SC4OSINT: A Story Clustering Approach to Optimize OSINT Analysis

Cyber Threat Intelligence (CTI) has become an indispensable element of cybersecurity operations. As a result, any mechanism or tool that alleviates the workload of security analysts is highly valuable to the cybersecurity community. Recent advancements in Natural Language Processing (NLP) enable efficient processing of news articles, leading us to propose a clustering approach based on the reported story. This allows Open Source Intelligence (OSINT) analysts to manage information overload and focus only on essential events.

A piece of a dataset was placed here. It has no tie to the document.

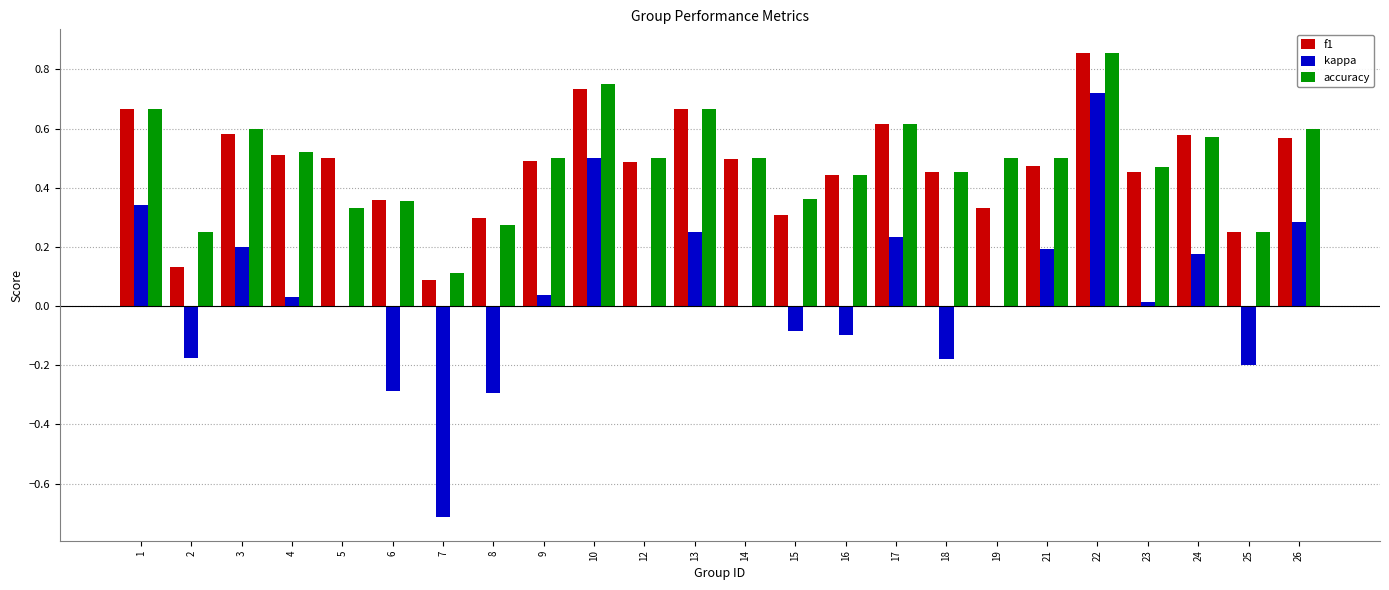

At which category is the sum across all series the highest?

22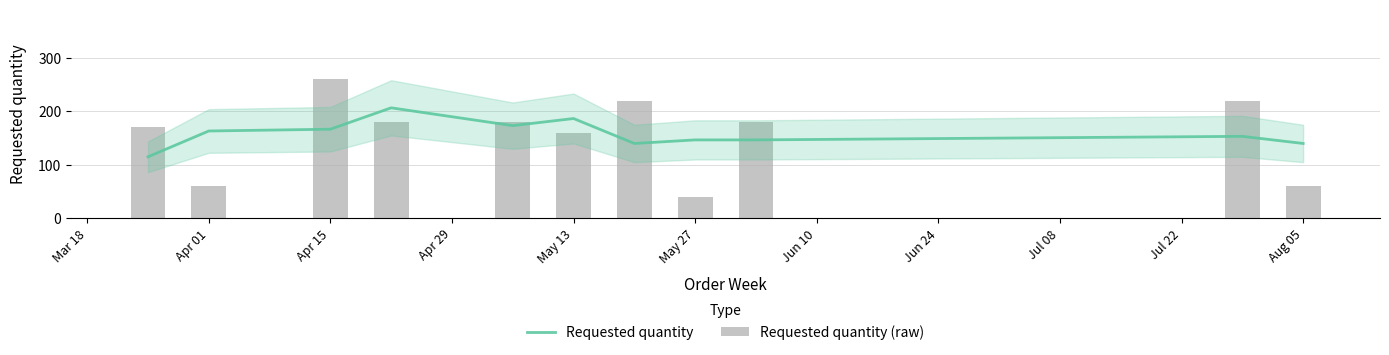

Which has a higher value, Apr 01 or Jul 08?

Apr 01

Therefore, the contributions of this paper are manyfold: (i) We identify the relevant requirements for designing an OSINT clustering tool, (ii) present a solution that can support such requirements, and (iii) evaluate the solution considering the needs of OSINT analysts. Our clustering approach, denoted as SC4OSINT, is inspired by an existing semi-supervised graph-based story clustering method and adapts it to the OSINT requirements. Unlike the original method, SC4OSINT is a fully unsupervised two-layer approach, which handles multilingual streaming data and uses sentence transformers to create fine-grained clusters. Additionally, it uses an unsupervised method to extract keywords, prioritize those relevant to the OSINT domain, and form keyword communities. These communities are further refined using document cosine similarity, a more efficient alternative to the pairwise document comparisons in the existing approach. We evaluate the SC4OSINT’s story clustering approach by having security experts rate the clustering quality across various model configurations. The results show that the best configuration achieves an average rating of 4.19/5, demonstrating the efficiency of our approach.